Page-level text extractions
..........

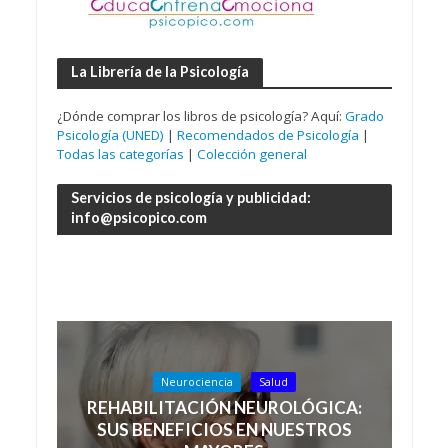
La Librería de la Psicología
¿Dónde comprar los libros de psicología? Aquí:
Grado
Psicología (UNED)
|
Recomendados de Psicología
|
Todas las categorías
|
Colección general
Servicios de psicología y publicidad:
info@psicopico.com
Neurociencia
Salud
REHABILITACIÓN NEUROLÓGICA:
SUS BENEFICIOS EN NUESTROS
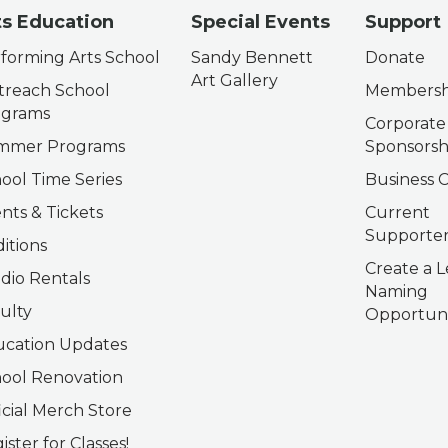
ts Education
Special Events
Support
forming Arts School
Sandy Bennett
Donate
Art Gallery
reach School
Membersh
ograms
Corporate
mmer Programs
Sponsorsh
ool Time Series
Business C
nts & Tickets
Current
Supporter
itions
Create a L
dio Rentals
Naming
ulty
Opportuni
cation Updates
ool Renovation
icial Merch Store
ister for Classes!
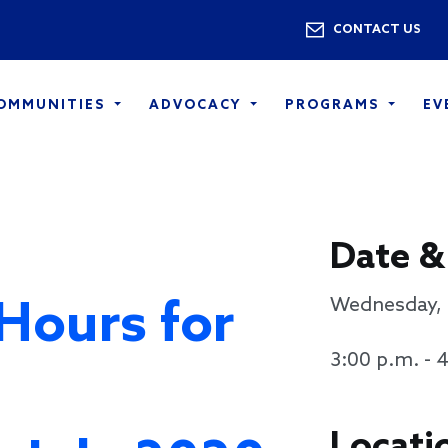
Skip to main content
Utility 
CONTACT US
COMMUNITIES
ADVOCACY
PROGRAMS
EV
Date &
 Hours for
Wednesday, 
3:00 p.m. - 
Locati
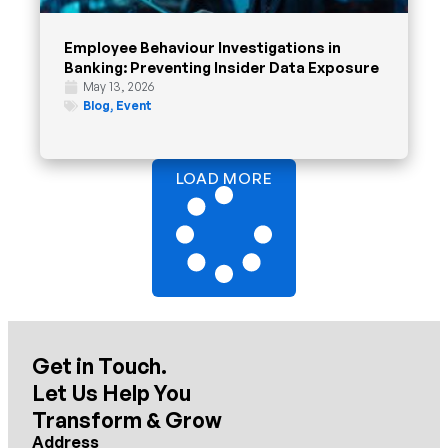
Employee Behaviour Investigations in
Banking: Preventing Insider Data Exposure
May 13, 2026
Blog
,
Event
LOAD MORE
Get in Touch.
Let Us Help You
Transform & Grow
Address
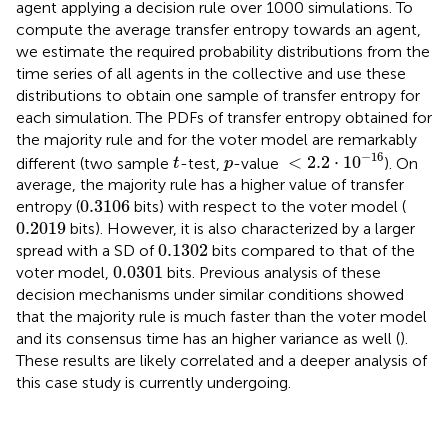
agent applying a decision rule over 1000 simulations. To
compute the average transfer entropy towards an agent,
we estimate the required probability distributions from the
time series of all agents in the collective and use these
distributions to obtain one sample of transfer entropy for
each simulation. The PDFs of transfer entropy obtained for
the majority rule and for the voter model are remarkably
<
2.2
⋅
10
-
16
t
−
16
p
<
2.2
⋅
10
different (two sample
-test,
-value
). On
t
p
average, the majority rule has a higher value of transfer
0.3106
0.3106
entropy (
bits) with respect to the voter model (
0.2019
0.2019
bits). However, it is also characterized by a larger
0.1302
0.1302
spread with a SD of
bits compared to that of the
0.0301
0.0301
voter model,
bits. Previous analysis of these
decision mechanisms under similar conditions showed
that the majority rule is much faster than the voter model
and its consensus time has an higher variance as well (
).
These results are likely correlated and a deeper analysis of
this case study is currently undergoing.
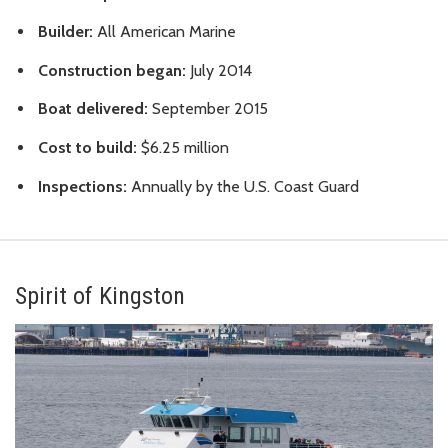
Builder:
All American Marine
Construction began:
July 2014
Boat delivered:
September 2015
Cost to build:
$6.25 million
Inspections:
Annually by the U.S. Coast Guard
Spirit of Kingston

..........

**What you will do:** Extract every line of text from the rows above and reproduce each one without any change, leaving out the pictures.

**Answer below:**
La Librería de la Psicología
¿Dónde comprar los libros de psicología? Aquí:
Grado
Psicología (UNED)
|
Recomendados de Psicología
|
Todas las categorías
|
Colección general
Servicios de psicología y publicidad:
info@psicopico.com
Neurociencia
Salud
REHABILITACIÓN NEUROLÓGICA:
SUS BENEFICIOS EN NUESTROS
ts Education
Special Events
Support
forming Arts School
Sandy Bennett
Donate
Art Gallery
reach School
Membersh
ograms
Corporate
mmer Programs
Sponsorsh
ool Time Series
Business C
nts & Tickets
Current
Supporter
itions
Create a L
dio Rentals
Naming
ulty
Opportuni
cation Updates
ool Renovation
icial Merch Store
ister for Classes!
Skip to main content
Utility 
CONTACT US
COMMUNITIES
ADVOCACY
PROGRAMS
EV
Date &
 Hours for
Wednesday, 
3:00 p.m. - 
Locati
Employee Behaviour Investigations in
Banking: Preventing Insider Data Exposure
May 13, 2026
Blog
,
Event
LOAD MORE
Get in Touch.
Let Us Help You
Transform & Grow
Address
agent applying a decision rule over 1000 simulations. To
compute the average transfer entropy towards an agent,
we estimate the required probability distributions from the
time series of all agents in the collective and use these
distributions to obtain one sample of transfer entropy for
each simulation. The PDFs of transfer entropy obtained for
the majority rule and for the voter model are remarkably
<
2.2
⋅
10
-
16
t
−
16
p
<
2.2
⋅
10
different (two sample
-test,
-value
). On
t
p
average, the majority rule has a higher value of transfer
0.3106
0.3106
entropy (
bits) with respect to the voter model (
0.2019
0.2019
bits). However, it is also characterized by a larger
0.1302
0.1302
spread with a SD of
bits compared to that of the
0.0301
0.0301
voter model,
bits. Previous analysis of these
decision mechanisms under similar conditions showed
that the majority rule is much faster than the voter model
and its consensus time has an higher variance as well (
).
These results are likely correlated and a deeper analysis of
this case study is currently undergoing.
Builder:
All American Marine
Construction began:
July 2014
Boat delivered:
September 2015
Cost to build:
$6.25 million
Inspections:
Annually by the U.S. Coast Guard
Spirit of Kingston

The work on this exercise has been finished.